The US Rails name has been circulating in well-informed folk/roots/rock circles for a while. A new little super group with well-known songwriters originally got together on the Philadelphia scene and caused quite a stir with its first few live appearances. But it was their phenomenal gig at the Blue Rose Christmas Party in December 2009 in Hannover-Isernhagen which convinced German roots music fans of the band's enormous talent and potential. As a confirmation, their eponymous debut album followed in June 2010 as well as an extensive and very successful tour of Europe shortly thereafter. That could've been it for this band since all five musicians still have their own careers to attend to - almost all of them on Blue Rose, by the way. But when inspiration strikes and there's a strong musical bond, things yet to be said and energy to be shared, there's no reason not to continue!

Four independent artists (plus drummer) form the musical nucleus of US Rails which puts them in a category with CSNY and the Traveling Wilburys as well as label mates The Resentments and Hardpan. US Rails are the direct descendants of '4 Way Street' from Philadelphia. There's Joseph Parsons (acoustic guitar, vocal), the simpatico Philly singer-songwriter, now residing in Germany, a Blue Rose staple since 1998. With his warm, sonorous voice he has proven himself to be a master of melodious, sensitive folk rock who can certainly rock out in concert, too. In 2011 he released his new solo album Hope For Centuries (Meer Music) as well as his second duo album with buddy Todd Thibaud on Blue Rose, Transcontinental Voices.
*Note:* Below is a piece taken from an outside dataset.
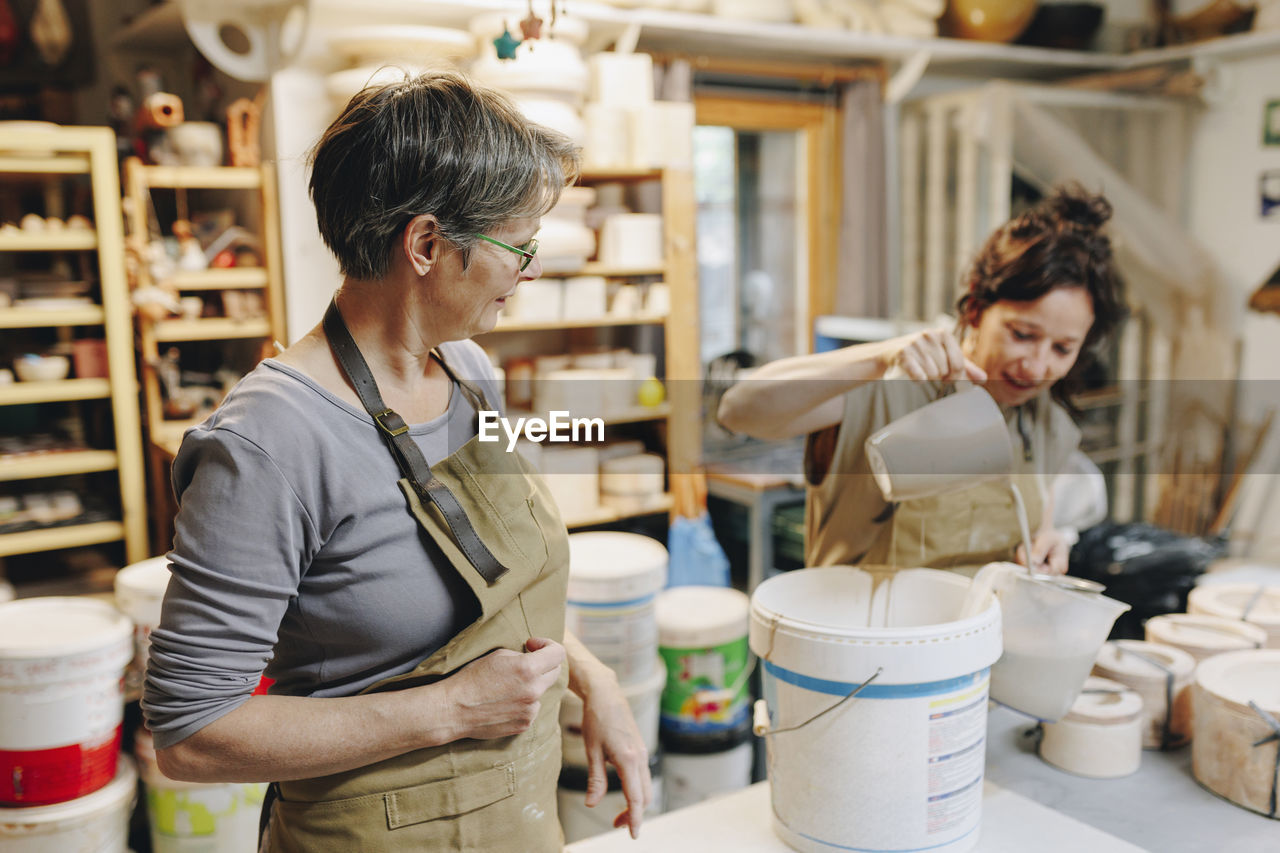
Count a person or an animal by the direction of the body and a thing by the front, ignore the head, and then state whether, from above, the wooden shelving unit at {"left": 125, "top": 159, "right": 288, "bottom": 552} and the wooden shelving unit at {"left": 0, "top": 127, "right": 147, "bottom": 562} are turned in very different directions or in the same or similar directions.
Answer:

Ben Arnold (acoustic guitar, piano, organ, vocals), Scott Bricklin (bass, acoustic guitar, organ, vocals) and session man Matt Muir (drums, percussion, vocals) are also erstwhile members of 4 Way Street. Arnold certainly has the most recognizable, gnarliest voice and has been releasing albums since 1995. In 2010 he debuted on Blue Rose with the excellent Simplify. Multi-instrumentalist, producer, recording engineer, singer & songwriter Scott Bricklin has also come a long way from 80ies cult band Bricklin, Martin's Dam, tours with Joseph Parsons, the Figgs and Graham Parker. He has been living in Paris for a number of years now and also released his self-titled debut in early 2011. In US Rails, his main job is handling the bass, he also sings his self-penned songs. And then there's the 5th guy: Tom Gillam (electric guitar, slide guitar, vocals), an established Blue Rose A-list act who has often worked as Joseph Parson's sideman - on tour and on record. He hails from New Jersey, joined the others in Philadelphia and has since relocated to Austin, Texas. It's his instrumental skills on electric guitar that add a rocking edge to US Rails. He transports the delicate, harmony-laden and acoustic-guitar-driven folk rock into roots rock territory. Tom Gillam stands for rock'n'roll!
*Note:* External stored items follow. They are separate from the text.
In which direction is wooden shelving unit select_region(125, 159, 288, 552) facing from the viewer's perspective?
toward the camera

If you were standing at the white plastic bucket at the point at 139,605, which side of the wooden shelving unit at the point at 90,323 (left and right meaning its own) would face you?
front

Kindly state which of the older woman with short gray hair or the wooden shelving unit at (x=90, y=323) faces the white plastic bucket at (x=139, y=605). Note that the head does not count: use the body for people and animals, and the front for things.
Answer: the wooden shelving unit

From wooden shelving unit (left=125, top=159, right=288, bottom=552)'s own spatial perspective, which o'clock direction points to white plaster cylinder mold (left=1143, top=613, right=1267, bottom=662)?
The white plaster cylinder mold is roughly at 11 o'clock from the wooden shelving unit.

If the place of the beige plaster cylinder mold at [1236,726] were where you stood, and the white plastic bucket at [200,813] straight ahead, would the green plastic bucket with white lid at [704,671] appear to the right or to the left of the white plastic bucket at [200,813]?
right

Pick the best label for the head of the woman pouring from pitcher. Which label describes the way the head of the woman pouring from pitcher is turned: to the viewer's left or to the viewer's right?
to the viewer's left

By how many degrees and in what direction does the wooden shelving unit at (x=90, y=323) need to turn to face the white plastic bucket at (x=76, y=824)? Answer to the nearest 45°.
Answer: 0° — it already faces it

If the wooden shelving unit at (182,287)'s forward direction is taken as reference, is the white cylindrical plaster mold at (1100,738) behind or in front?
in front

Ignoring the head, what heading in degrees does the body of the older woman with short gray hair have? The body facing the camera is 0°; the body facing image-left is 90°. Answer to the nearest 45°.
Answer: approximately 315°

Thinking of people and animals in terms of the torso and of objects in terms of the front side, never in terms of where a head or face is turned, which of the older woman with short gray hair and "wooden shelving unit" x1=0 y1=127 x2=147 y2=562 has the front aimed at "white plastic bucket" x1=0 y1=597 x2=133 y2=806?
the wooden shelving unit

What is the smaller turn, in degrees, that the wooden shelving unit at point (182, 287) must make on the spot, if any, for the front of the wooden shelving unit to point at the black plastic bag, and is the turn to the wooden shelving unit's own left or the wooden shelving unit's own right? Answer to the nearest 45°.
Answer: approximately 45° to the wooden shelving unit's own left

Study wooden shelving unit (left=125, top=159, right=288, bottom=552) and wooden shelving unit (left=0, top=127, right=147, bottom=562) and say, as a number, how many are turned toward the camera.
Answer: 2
Just like on US Rails, it's the ensemble playing not the individuals that stand out on the 13 tracks of Southern Canon. But while the debut was a patchwork affair compiled and recorded over several years, this project was put together as a whole with songs written exclusively for this album. It's easy to hear that the five musicians have grown even tighter as a unit, even though they've drifted apart location-wise and recorded their parts in Pennsylvania and Germany, Paris and Texas. They have managed to distill the essence of everyone's individual strengths into this band. US Rails have a signature sound and a lot of character and charisma! All of the four frontmen contribute three compositions each, drummer Matt Muir pitched in one and sings on it as well.

It's practically impossible to handpick individual highlights from this multi-faceted, complex, expertly sequenced whole - the quality is consistently high. Still, the album's dynamic opener, Scott Bricklin's "Heart Don't Lie" is a standout track since everyone gets to sing a verse. And his power ballad "Carry Your Weight", blessed with an irresistible chorus, has all the potential in the world to become a hit. Tom Gillam's "Same Old You (Same Old Me)" reminds us once again of Joe Walsh's qualities while the closing, piano and guitar-based ballad "Old Song On The Radio" delivers the most beautiful Eagles-type harmonies. The semi-acoustic, rocking "Do What You Love" features Ben Arnold's raspy vocal, reminiscent of Randy Newman or Procol Harum's Gary Brooker and "You're My Home" is a midtempo number with a soulful gospel flair. It cannot surprise that Joseph Parsons delivers the album's most introspective moment, the slow, somber "Take A Long Time". He also gives proof that he can be a more powerful troubadour with the catchy "Night Bird".

Southern Canon provides a lot of new material and we're eager to hear how it will sound on stage in early 2012. Thanks to US Rails, the new year is off to a good start.